On Sun, Sep 25, 2016 at 7:07 PM, jimlux <jimlux@earthlink.net
<mailto:jimlux@earthlink.net>> wrote:

    On 9/25/16 12:05 PM, Guy Olinger wrote:

        On Sun, Sep 25, 2016 at 12:25 PM, Jim Brown
        <jim@audiosystemsgroup.com <mailto:jim@audiosystemsgroup.com>>

        wrote:

            On Sun,9/25/2016 6:49 AM, Steve London wrote:

            What problem(s) are we attempting to solve with chokes on
            the 4-square

                feedlines ?

                Noise.



        Noise, yes. Gotta give you that one, but the main reason for the
        4 square
        was TX gain, right? You do have listening antennas for 160 and
        80? So we
        have to worry about *loss*. Loss eats up gain from patterns.
        Loss eats up
        amplifier output. Your *system* gain past your transceiver is
        antenna gain
        + amplifier gain *** minus LOSSES ***.
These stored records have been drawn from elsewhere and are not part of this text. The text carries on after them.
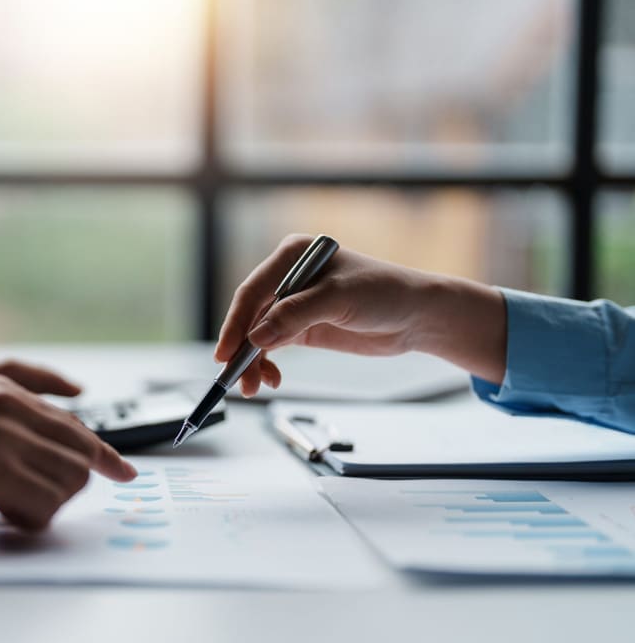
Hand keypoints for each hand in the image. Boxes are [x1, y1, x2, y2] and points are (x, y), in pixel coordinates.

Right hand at [0, 375, 137, 529]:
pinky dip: (30, 519)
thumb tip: (32, 465)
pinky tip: (4, 516)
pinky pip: (40, 502)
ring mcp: (0, 433)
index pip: (72, 424)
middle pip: (79, 454)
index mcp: (2, 392)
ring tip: (12, 510)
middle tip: (36, 505)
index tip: (122, 470)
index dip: (101, 453)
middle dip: (68, 487)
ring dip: (47, 506)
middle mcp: (8, 406)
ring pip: (67, 480)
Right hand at [215, 234, 506, 396]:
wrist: (416, 316)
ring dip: (252, 361)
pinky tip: (271, 378)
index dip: (236, 323)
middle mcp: (287, 277)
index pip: (253, 291)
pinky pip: (271, 345)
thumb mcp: (338, 299)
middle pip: (251, 315)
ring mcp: (293, 303)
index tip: (226, 352)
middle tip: (237, 379)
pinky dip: (267, 363)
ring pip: (258, 334)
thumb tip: (256, 337)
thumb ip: (295, 315)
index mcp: (291, 256)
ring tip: (254, 387)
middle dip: (242, 349)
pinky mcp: (301, 326)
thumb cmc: (384, 293)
        Diversion of power to miscellaneous conductor paths is almost
        universally
        lossy and never in directions and modes desired in our attempts at
        directional arrays.


    So measure your output power at the system interface to the
    "antenna".. put 1500 watts (total) into your 4 antennas: sum the
    powers at each element (including if you have phased them so you
    have a negative element).  That's what commercial broadcasters do,
    isn't it?

    The regulations don't say "amplifier output", they say
    "PEP (peak envelope power). The average power supplied to the antenna
    transmission line by a transmitter during one RF cycle at the crest of
    the modulation envelope taken under normal operating conditions. "
    "(b) No station may transmit with a transmitter power exceeding 1.5
    kW PEP. "

    If I define my "antenna transmission line" reference plane at the
    antenna feed points, I think that works.